EXERCISE MATERIALS:

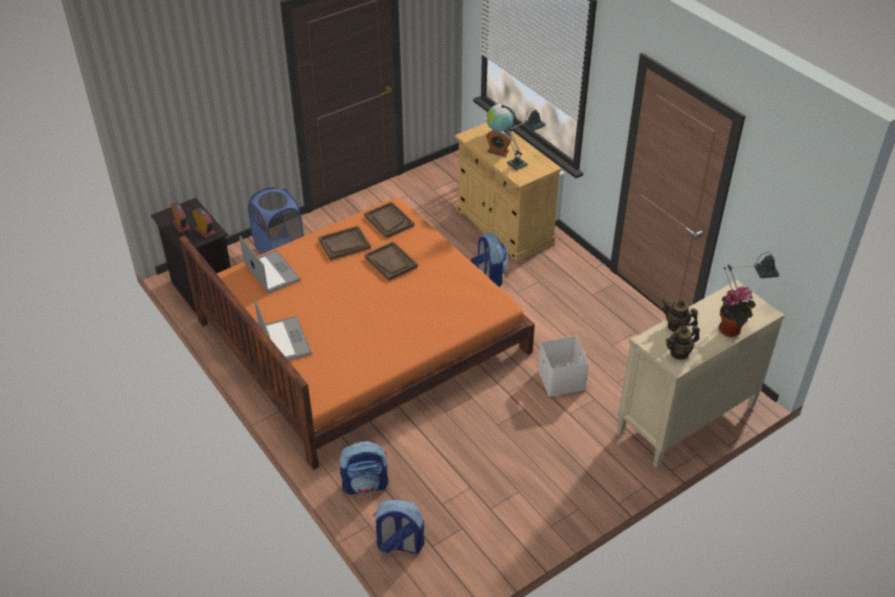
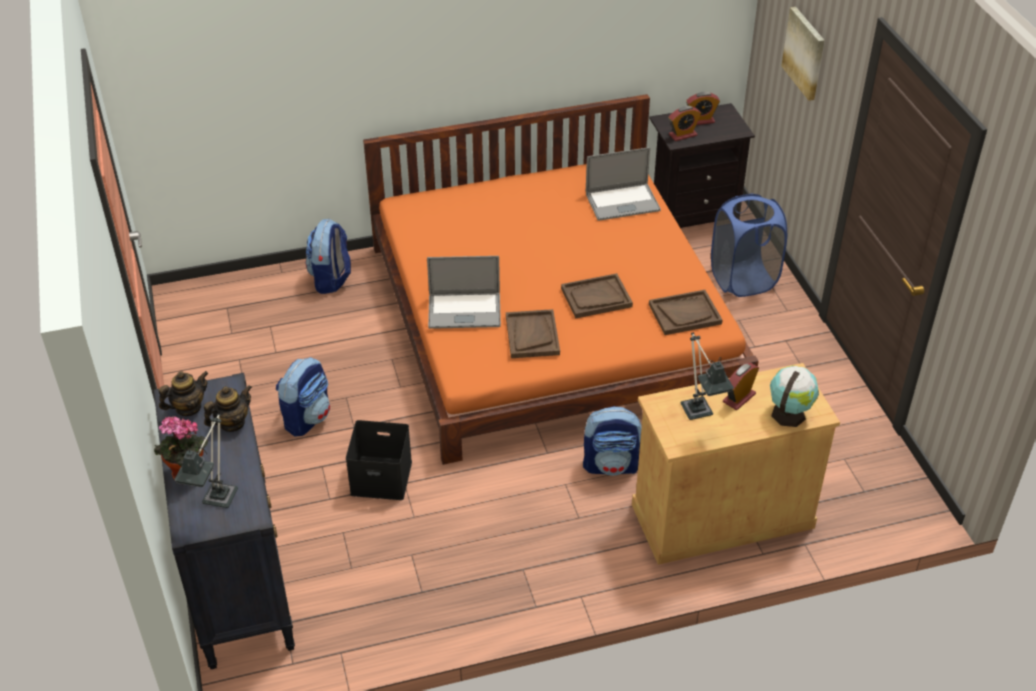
camera: 110 degrees right, 0 degrees up
(210, 100) = (805, 53): none -> picture
(284, 340) = (501, 195): laptop -> laptop (464, 311)
(344, 244) = (651, 266): brown tray -> brown tray (532, 335)
(399, 544) = (245, 287): backpack -> backpack (307, 418)
(562, 379) = (380, 478): white storage box -> black storage box
(679, 353) = (188, 408): teapot -> teapot turned 60 degrees clockwise
(685, 420) = (239, 580): beige dresser -> black dresser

WHAT YOU HAVE TO DO: Each line in the records above should be reproduced exactly; images are not copied.

OUTPUT OF THE TASK:
camera: 110 degrees right, 0 degrees up
(210, 100) = (805, 53): none -> picture
(284, 340) = (501, 195): laptop -> laptop (464, 311)
(344, 244) = (651, 266): brown tray -> brown tray (532, 335)
(399, 544) = (245, 287): backpack -> backpack (307, 418)
(562, 379) = (380, 478): white storage box -> black storage box
(679, 353) = (188, 408): teapot -> teapot turned 60 degrees clockwise
(685, 420) = (239, 580): beige dresser -> black dresser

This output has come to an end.